There are three chefs on staff now, two fewer than when the store opened. Chefs are hard to find in less urban locations like Kearney, Taylor said. Those on staff are “constantly creating things” that are put out for shoppers to grab and go.
The company-run Marketplace Grill restaurant is doing “extremely well,” Taylor said. It’s one of just 40 restaurants among Hy-Vee’s supermarkets. The menu changes every few months to remain “fresh and new,” he said. The most popular items are simple foods like hamburgers and appetizers, but steaks and entrees rank high, too.
Each Hy-Vee determines how to display its merchandise, both food and non-edible items like flowers, pharmacy items, greeting cards, coolers, small hardware and cosmetics, Taylor said.
The Hy-Vee pharmacy is doing “absolutely phenomenal.” he said.
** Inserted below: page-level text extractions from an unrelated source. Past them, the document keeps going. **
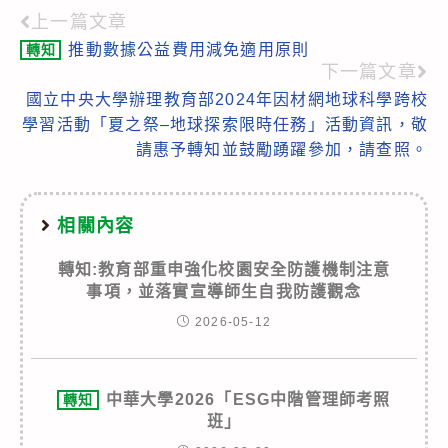
上一篇文章
Read
推動數據公益費用減免適用原則
轉知
more
下一篇文章
articles
國立中央大學辦理教育部2024年因材網地球科學跨校
學習活動「夏之祭–地球探索限時任務」活動資訊，敬
請惠予轉知並鼓勵踴躍參加，請查照。
相關內容
轉知:教育部重申強化校園安全防護機制注意
事項，並落實宣導師生自我防護觀念
2026-05-12
中華大學2026「ESG中階管理師考照
轉知
班」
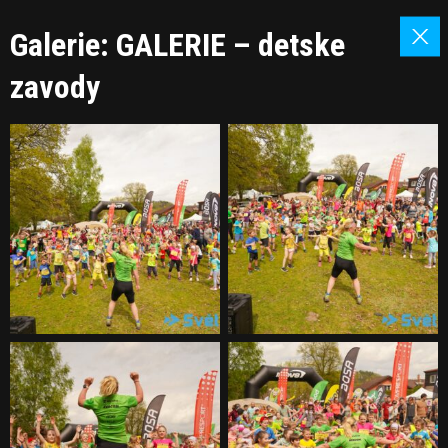
Galerie: GALERIE – detske
zavody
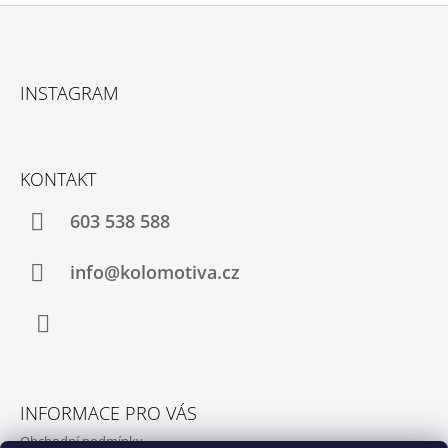
Z
Á
INSTAGRAM
P
A
T
KONTAKT
Í
603 538 588
info@kolomotiva.cz
Instagram
INFORMACE PRO VÁS
Obchodní podmínky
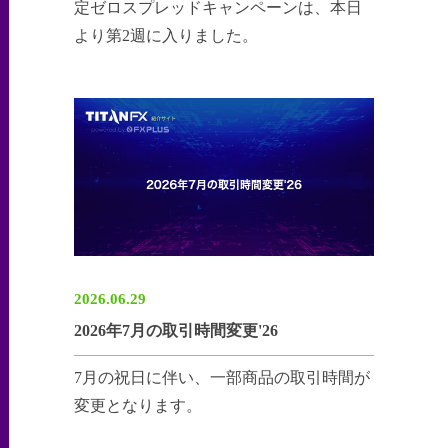
定ゼロスプレッドキャンペーンは、本日
より第2週に入りました。
2026.06.29
2026年7月の取引時間変更'26
7月の祝日に伴い、一部商品の取引時間が
変更となります。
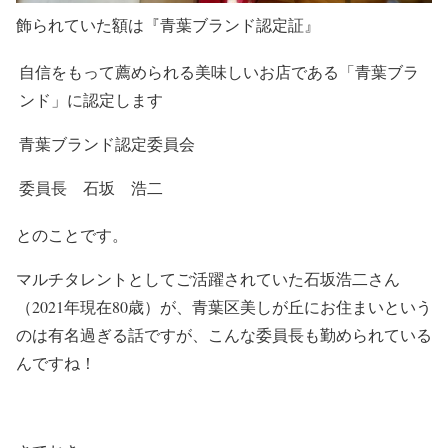
飾られていた額は『青葉ブランド認定証』
自信をもって薦められる美味しいお店である「青葉ブラ
ンド」に認定します
青葉ブランド認定委員会
委員長 石坂 浩二
とのことです。
マルチタレントとしてご活躍されていた石坂浩二さん
（2021年現在80歳）が、青葉区美しが丘にお住まいという
のは有名過ぎる話ですが、こんな委員長も勤められている
んですね！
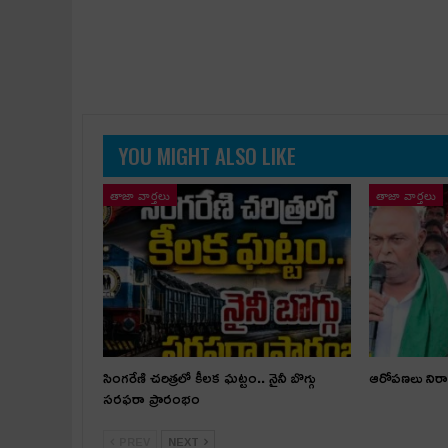
YOU MIGHT ALSO LIKE
తాజా వార్తలు
తాజా వార్తలు
సింగరేణి చరిత్రలో కీలక ఘట్టం.. నైనీ బొగ్గు
ఆరోపణలు నిరాధ
సరఫరా ప్రారంభం
PREV
NEXT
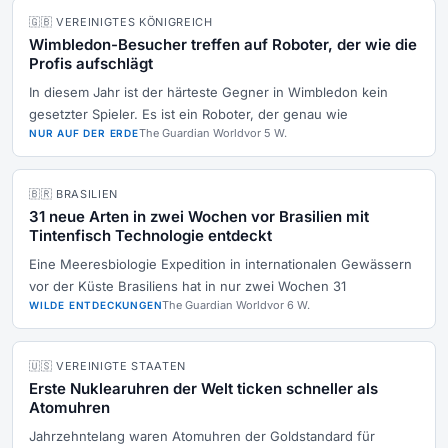
🇬🇧 VEREINIGTES KÖNIGREICH
Wimbledon-Besucher treffen auf Roboter, der wie die
Profis aufschlägt
In diesem Jahr ist der härteste Gegner in Wimbledon kein
gesetzter Spieler. Es ist ein Roboter, der genau wie
The Guardian World
vor 5 W.
NUR AUF DER ERDE
🇧🇷 BRASILIEN
31 neue Arten in zwei Wochen vor Brasilien mit
Tintenfisch Technologie entdeckt
Eine Meeresbiologie Expedition in internationalen Gewässern
vor der Küste Brasiliens hat in nur zwei Wochen 31
The Guardian World
vor 6 W.
WILDE ENTDECKUNGEN
🇺🇸 VEREINIGTE STAATEN
Erste Nuklearuhren der Welt ticken schneller als
Atomuhren
Jahrzehntelang waren Atomuhren der Goldstandard für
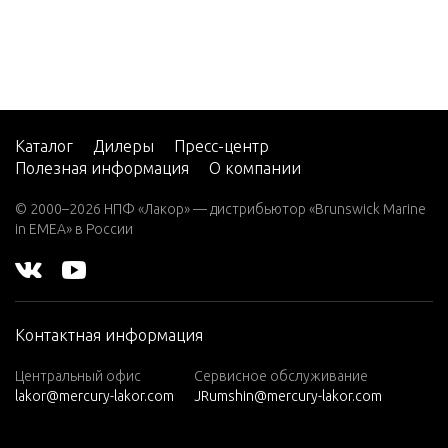
EFI (2.5
Service/
L)
rial
V-220
W-48
Starter 
W-55
Каталог
Дилеры
Пресс-центр
Полезная информация
О компании
W15
Swivel B
W15
ering Ar
© 2000–2026 НПФ «Лакор» — дистрибьютор «Brunswick Marine
(M)
in EMEA» в России
W15
Throttle
(ML)
ft Shaft
W25
Контактная информация
(M)
Tools, Sp
W25
Центральный офис
Сервисное обслуживание
lakor@mercury-lakor.com
JRumshin@mercury-lakor.com
(ML)
Tools, Sp
W30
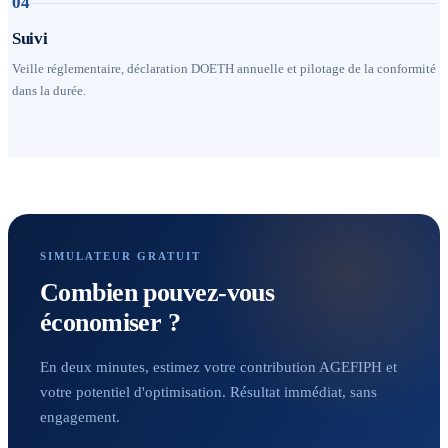
04
Suivi
Veille réglementaire, déclaration DOETH annuelle et pilotage de la conformité
dans la durée.
SIMULATEUR GRATUIT
Combien pouvez-vous
économiser ?
En deux minutes, estimez votre contribution AGEFIPH et
votre potentiel d'optimisation. Résultat immédiat, sans
engagement.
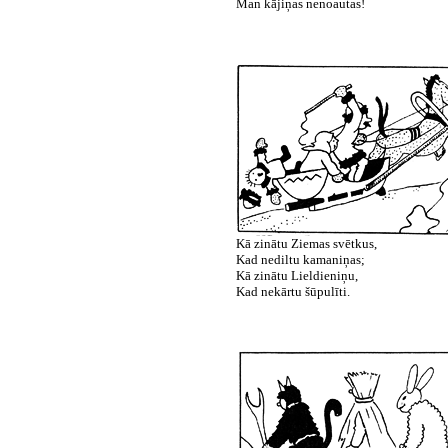
Man kājiņas nenoautas!
Kā zinātu Ziemas svētkus,
Kad nediltu kamaniņas;
Kā zinātu Lieldieniņu,
Kad nekārtu šūpulīti.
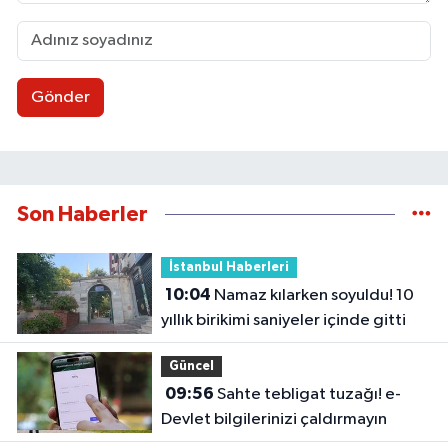
Gönder
Son Haberler
İstanbul Haberleri
10:04
Namaz kılarken soyuldu! 10
yıllık birikimi saniyeler içinde gitti
Güncel
09:56
Sahte tebligat tuzağı! e-
Devlet bilgilerinizi çaldırmayın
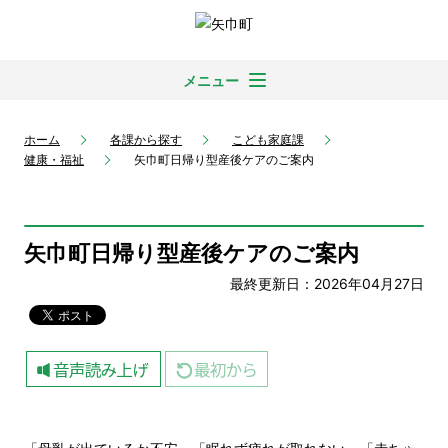
メニュー
ホーム
各課から探す
こども家庭課
健康・福祉
矢巾町日帰り型産後ケアのご案内
矢巾町日帰り型産後ケアのご案内
最終更新日：2026年04月27日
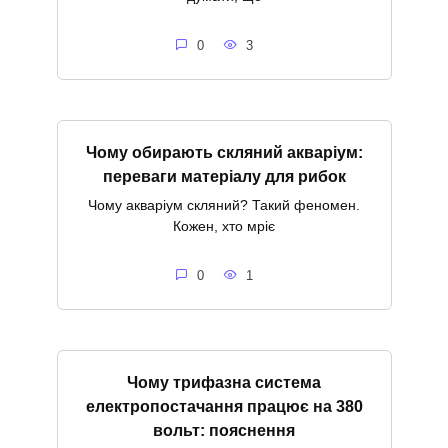
0
3
Чому обирають скляний акваріум:
переваги матеріалу для рибок
Чому акваріум скляний? Такий феномен.
Кожен, хто мріє
0
1
Чому трифазна система
електропостачання працює на 380
вольт: пояснення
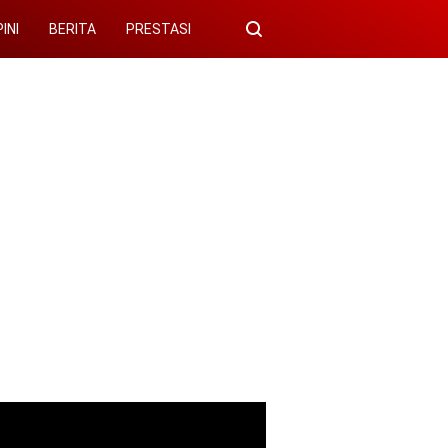
INI
BERITA
PRESTASI
r di rumah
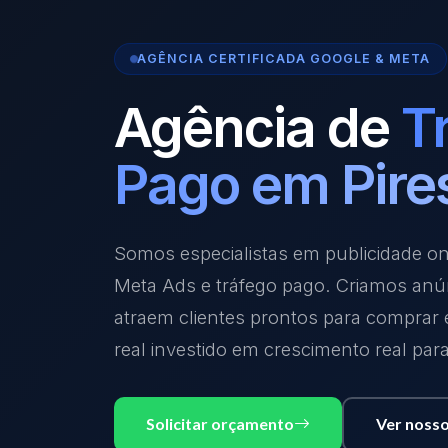
AGÊNCIA CERTIFICADA GOOGLE & META
Agência de
T
Pago em Pires
Somos especialistas em publicidade o
Meta Ads e tráfego pago. Criamos anú
atraem clientes prontos para comprar
real investido em crescimento real par
Solicitar orçamento
Ver nosso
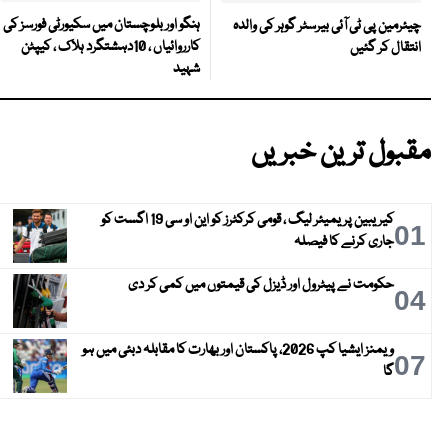
ہنگو اور بلوچستان میں سکیورٹی فورسز کی
چیئرمین پی ٹی آئی بیرسٹر گوہر کی والدہ
کارروائیاں ، 10دہشتگرد ہلاک ، کیپٹن
انتقال کر گئیں
شہید
مقبول ترین خبریں
کیریبین پریمیئر لیگ ، قومی کرکٹرز کو این او سی 19 اگست کو
01
جاری کرنے کا فیصلہ
حکومت نے پیٹرول اور ڈیزل کی قیمتوں میں کمی کر دی
04
ویمنز ایشیا کپ 2026، پاکستان اور بھارت کا مقابلہ دبئی میں ہو
07
گا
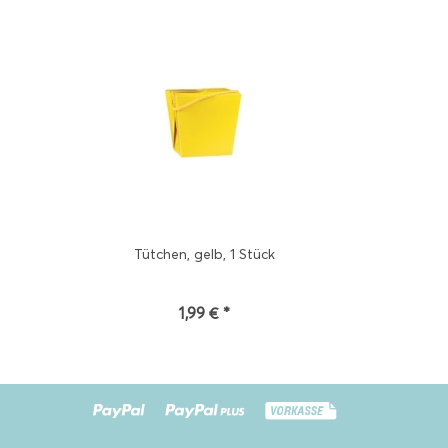
Tütchen, gelb, 1 Stück
1,99 € *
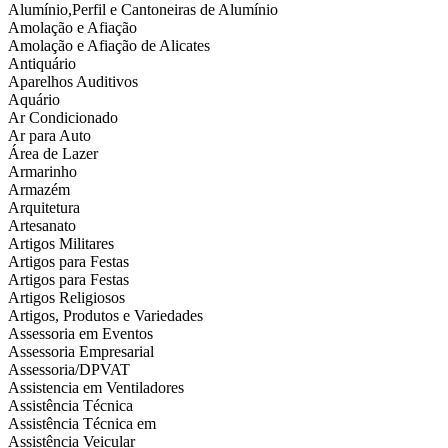
Alumínio,Perfil e Cantoneiras de Alumínio
Amolação e Afiação
Amolação e Afiação de Alicates
Antiquário
Aparelhos Auditivos
Aquário
Ar Condicionado
Ar para Auto
Área de Lazer
Armarinho
Armazém
Arquitetura
Artesanato
Artigos Militares
Artigos para Festas
Artigos para Festas
Artigos Religiosos
Artigos, Produtos e Variedades
Assessoria em Eventos
Assessoria Empresarial
Assessoria/DPVAT
Assistencia em Ventiladores
Assistência Técnica
Assistência Técnica em
Assistência Veicular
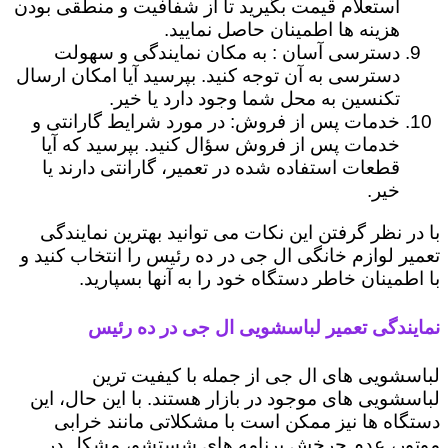
استعلام قیمت بگیرید تا از شفافیت و منطقی بودن
هزینه ها اطمینان حاصل نمایید.
دسترسی آسان : به مکان نمایندگی و سهولت
دسترسی به آن توجه کنید. بپرسید آیا امکان ارسال
تکنسین به محل شما وجود دارد یا خیر.
خدمات پس از فروش: در مورد شرایط گارانتی و
خدمات پس از فروش سؤال کنید. بپرسید که آیا
قطعات استفاده شده در تعمیر، گارانتی دارند یا
خیر.
با در نظر گرفتن این نکات می توانید بهترین نمایندگی
تعمیر لوازم خانگی ال جی در ده رئیس را انتخاب کنید و
با اطمینان خاطر دستگاه خود را به آنها بسپارید.
نمایندگی تعمیر لباسشویی ال جی در ده رئیس
لباسشویی های ال جی از جمله با کیفیت ترین
لباسشویی های موجود در بازار هستند. با این حال، این
دستگاه ها نیز ممکن است با مشکلاتی مانند خرابی
موتور، عدم چرخش برنامه های شستشو، مشکل در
The former U-Save Phamarcy moved into the store from 3811 Second Ave. several weeks after Hy-Vee opened. The supermarket also has dry cleaning services and wire service, plus, outside, a convenience store, car wash, gas station and a Caribou Coffee coffee shop.
It also has a Quick Care Clinic, a Kearney Clinic-run enterprise offering basic health care without an appointment for minor illnesses like sore throats and ear infections. Business there is picking up, Taylor said.
“Nothing here is underperforming,” he said. “Certain departments tend to grow in time, sometimes gradually,” he said. The floral shop, located close to the front doors, is finding its own rhythm as shoppers often grab a bouquet out of the large glass-doored cooler. The car wash is doing well, too, he said.
In the next six months, Hy-Vee will launch a delivery service. People will be able to order groceries on the Internet and either pick them up or have them delivered. Hy-Vee is redesigning its web site so it will be easy to navigate, Taylor said. Costs of that service are still being determined.
“This is what many people want these days — a grocery store brought to them,” Taylor said. Svacina, from the meat counter, said that, too. “Everyone today is buying prepared stuff. People want convenience.”
Taylor aims to provide that and more. “We’re just appreciative of the community and the support, and happy for the reception we’ve had,” he said.
“This is a great community. This is teamwork. If you surround yourself with great people, you can succeed.”